The records below must be repeated exactly, but without their pictures.

_MATERIAL FOR THIS EXERCISE:_
____________________

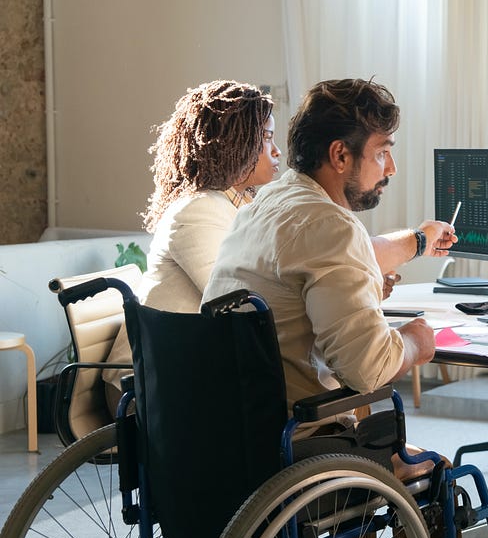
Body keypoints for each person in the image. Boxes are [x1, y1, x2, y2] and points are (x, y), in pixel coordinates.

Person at [202, 77, 455, 408]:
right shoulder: (333, 227)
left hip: (231, 428)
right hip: (298, 439)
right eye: (382, 153)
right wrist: (413, 341)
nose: (391, 169)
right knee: (442, 463)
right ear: (340, 155)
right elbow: (369, 370)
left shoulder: (266, 201)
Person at [103, 80, 280, 410]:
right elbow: (233, 301)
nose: (277, 150)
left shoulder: (236, 206)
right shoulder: (197, 210)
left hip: (184, 366)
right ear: (234, 143)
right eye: (267, 138)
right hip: (142, 386)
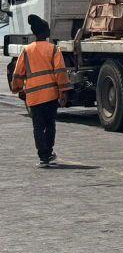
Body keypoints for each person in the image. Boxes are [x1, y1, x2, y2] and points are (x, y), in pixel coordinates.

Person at [8, 14, 70, 167]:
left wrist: (18, 89)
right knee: (50, 125)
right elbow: (60, 72)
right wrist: (63, 91)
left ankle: (43, 157)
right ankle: (48, 152)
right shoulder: (53, 49)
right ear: (46, 32)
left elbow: (18, 72)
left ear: (35, 33)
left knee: (38, 127)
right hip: (50, 96)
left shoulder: (26, 50)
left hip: (33, 96)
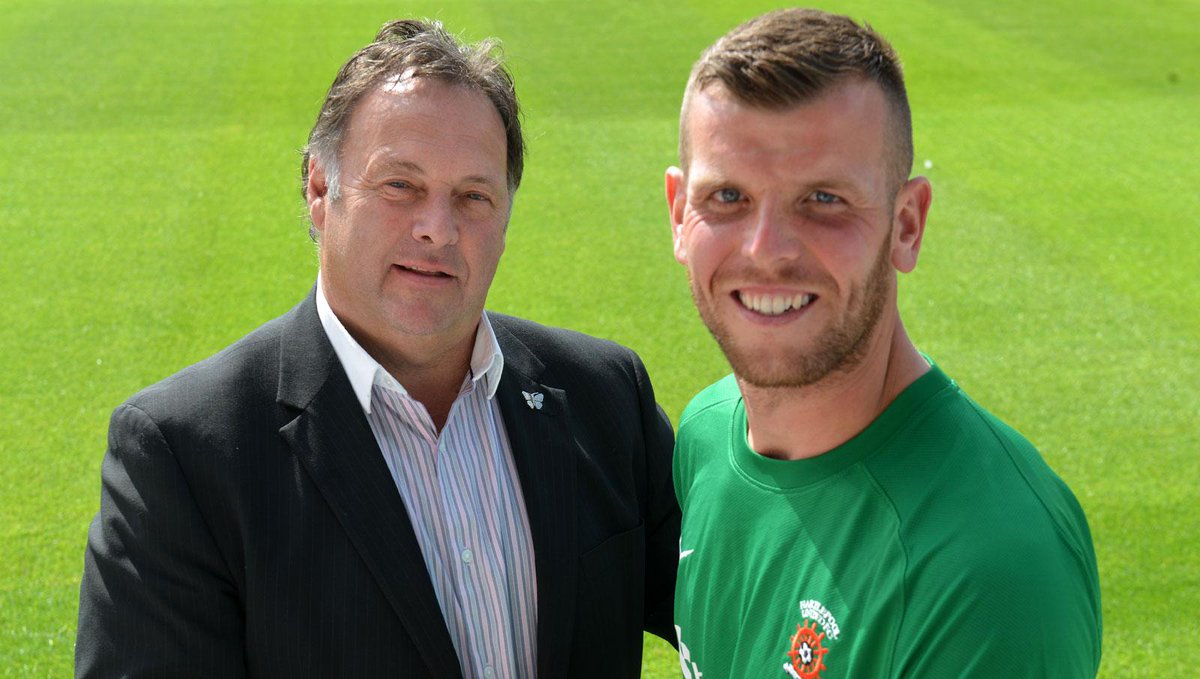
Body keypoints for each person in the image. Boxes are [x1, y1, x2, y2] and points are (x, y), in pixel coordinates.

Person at [76, 19, 679, 678]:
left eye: (473, 196)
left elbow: (751, 602)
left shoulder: (604, 396)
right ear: (318, 190)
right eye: (401, 185)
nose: (437, 229)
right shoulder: (183, 454)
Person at [665, 8, 1101, 677]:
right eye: (727, 196)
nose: (766, 250)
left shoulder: (991, 569)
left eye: (823, 199)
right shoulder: (705, 434)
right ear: (678, 214)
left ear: (907, 223)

____________________

_WRITTEN SOLUTION:_
Body keypoints for each person in the image. Boxes are [x1, y1, x2, y2] and points are (x, y), in pixel coordinates.

Person at [202, 77, 455, 408]:
right shoulder: (333, 227)
left hip: (231, 428)
right hip: (298, 439)
right eye: (382, 153)
right wrist: (413, 341)
nose: (391, 169)
right knee: (442, 463)
right ear: (340, 155)
right elbow: (369, 370)
left shoulder: (266, 201)
Person at [103, 80, 280, 410]:
right elbow: (233, 301)
nose: (277, 150)
left shoulder: (236, 206)
right shoulder: (197, 210)
left hip: (184, 366)
right ear: (234, 143)
right eye: (267, 138)
right hip: (142, 386)
Body keypoints for each person in the image. Boxes are [x1, y1, x2, y2] and points are (x, y), in pixel coordinates.

Person at [8, 14, 70, 167]:
left wrist: (18, 89)
right knee: (50, 125)
right elbow: (60, 72)
right wrist: (63, 91)
left ankle: (43, 157)
right ankle: (48, 152)
right shoulder: (53, 49)
right ear: (46, 32)
left elbow: (18, 72)
left ear: (35, 33)
left knee: (38, 127)
right hip: (50, 96)
left shoulder: (26, 50)
left hip: (33, 96)
Body keypoints for each person in the image. Boxes are [x1, y1, x2, y2] and points are (x, y), in pixel coordinates.

Person at [76, 19, 679, 678]:
left eye: (473, 196)
left elbow: (751, 602)
left shoulder: (604, 396)
right ear: (318, 190)
right eye: (401, 185)
nose: (437, 229)
right shoulder: (183, 454)
Person at [665, 8, 1101, 677]:
right eye: (727, 196)
nose: (766, 250)
left shoulder: (991, 569)
left eye: (823, 199)
right shoulder: (705, 434)
right ear: (678, 214)
left ear: (907, 223)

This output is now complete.